This blog is designed to convince you of the importance of focusing on a “one step at a time” approach to regaining control of your pelvic floor. The muscles that make up your pelvic basket are often unknown muscles. Quite simply, many of you know you have biceps and quadriceps, but have you heard of your obturator or your puborectalis, or even your gluteus medius (which is a different muscle than your gluteus maximus!)? Rehabilitating the pelvic floor begins first with discovering many of these smaller muscles and then training yourself to contract or engage these muscles through slow, subtle, controlled movements. The minute these movements become too big or too fast, our bodies automatically recruit our bigger muscles that like to take over. The problem is that these bigger muscles offer movement but not stability. This type of strengthening has its place but not in pelvic floor rehab.
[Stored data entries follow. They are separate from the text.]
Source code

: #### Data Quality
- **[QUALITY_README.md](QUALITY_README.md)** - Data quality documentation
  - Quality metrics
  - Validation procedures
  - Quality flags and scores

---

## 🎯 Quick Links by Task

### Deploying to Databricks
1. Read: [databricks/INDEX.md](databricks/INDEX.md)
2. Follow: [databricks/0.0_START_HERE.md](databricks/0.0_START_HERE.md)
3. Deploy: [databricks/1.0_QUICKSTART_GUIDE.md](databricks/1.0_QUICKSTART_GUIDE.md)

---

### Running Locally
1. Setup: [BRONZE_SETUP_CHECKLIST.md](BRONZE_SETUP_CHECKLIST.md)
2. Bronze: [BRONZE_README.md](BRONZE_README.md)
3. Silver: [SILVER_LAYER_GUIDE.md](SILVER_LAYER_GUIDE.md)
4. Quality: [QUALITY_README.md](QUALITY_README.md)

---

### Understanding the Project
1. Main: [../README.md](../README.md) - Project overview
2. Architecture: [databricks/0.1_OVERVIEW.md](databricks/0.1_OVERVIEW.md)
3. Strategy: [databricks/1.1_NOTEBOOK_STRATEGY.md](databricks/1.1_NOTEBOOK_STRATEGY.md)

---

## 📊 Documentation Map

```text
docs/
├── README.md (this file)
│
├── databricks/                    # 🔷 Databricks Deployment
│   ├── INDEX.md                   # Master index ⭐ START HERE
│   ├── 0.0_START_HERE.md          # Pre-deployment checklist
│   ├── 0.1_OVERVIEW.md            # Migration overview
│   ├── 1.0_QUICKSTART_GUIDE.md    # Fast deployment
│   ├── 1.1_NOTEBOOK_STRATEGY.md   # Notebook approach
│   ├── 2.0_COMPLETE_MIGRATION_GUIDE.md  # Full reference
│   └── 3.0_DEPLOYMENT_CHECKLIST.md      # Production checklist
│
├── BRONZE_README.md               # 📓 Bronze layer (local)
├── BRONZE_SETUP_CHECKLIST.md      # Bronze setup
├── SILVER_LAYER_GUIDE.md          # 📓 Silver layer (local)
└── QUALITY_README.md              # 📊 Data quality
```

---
Let me give you an example to clarify this point. Your multifidi are small muscles that lie deep under your back extensors and attach to individual segments of your spine. The Prone Multifidi Extension exercise that I coach you through in the 1st workout on the Hab It: DVD, requires very subtle movements designed to recruit and isolate these small multifidi muscles. This small rotation of your pelvis achieves segmental extension of your lumbar spine and, more importantly, your sacrum. The minute these extensions become too big, creating movement beyond your pelvis, you automatically recruit your big back extensors and glutes which like to take over. This allows a good percentage of your multifidi muscles to take a break, which results in us losing our muscle isolation and our segmental extension goal.
It is with this in mind that we need to slow down, isolate, control our deepest stabilizers, and get these pelvic basket muscles firing efficiently. Remember, I have talked in depth about the “root of our core,” the deepest three stabilizers of our body in previous blogs. http://hab-it.com/blog/?p=257 It is important that we regain control of these stabilizers before working bigger movements that will allow us to return to our normal recreational activities. So I caution any of you rushing through your pelvic floor/pelvic basket strengthening. You will continue to have symptoms UNLESS you learn to recruit your deep stabilizers first. This is why it is important to allow your body 4-6 weeks of training with the Hab It DVD, which will help you find and engage all the muscles of your pelvic basket, before rushing back to running, hiking or any other recreational activity.
Once you have developed good control of your pelvic basket, your work is not yet over. It is now your job to maintain this strength and stability for years to come. Just think, this means you will have better posture when you are 80 years old, you will prevent future back or hip problems, and you will prevent a re-occurrence of your pelvic floor dysfunction. Take note that continuing pelvic floor exercises for life doesn’t mean that you have to lie in front of the DVD for 20 minutes 3x/week, but that you are conscious of working pelvic floor exercises into your daily routine. This could be in the shower, before you get out of bed, or whenever it works for you. If you fail to remain consistent with exercise and posture, your pelvic floor symptoms will remind you just like a good coach!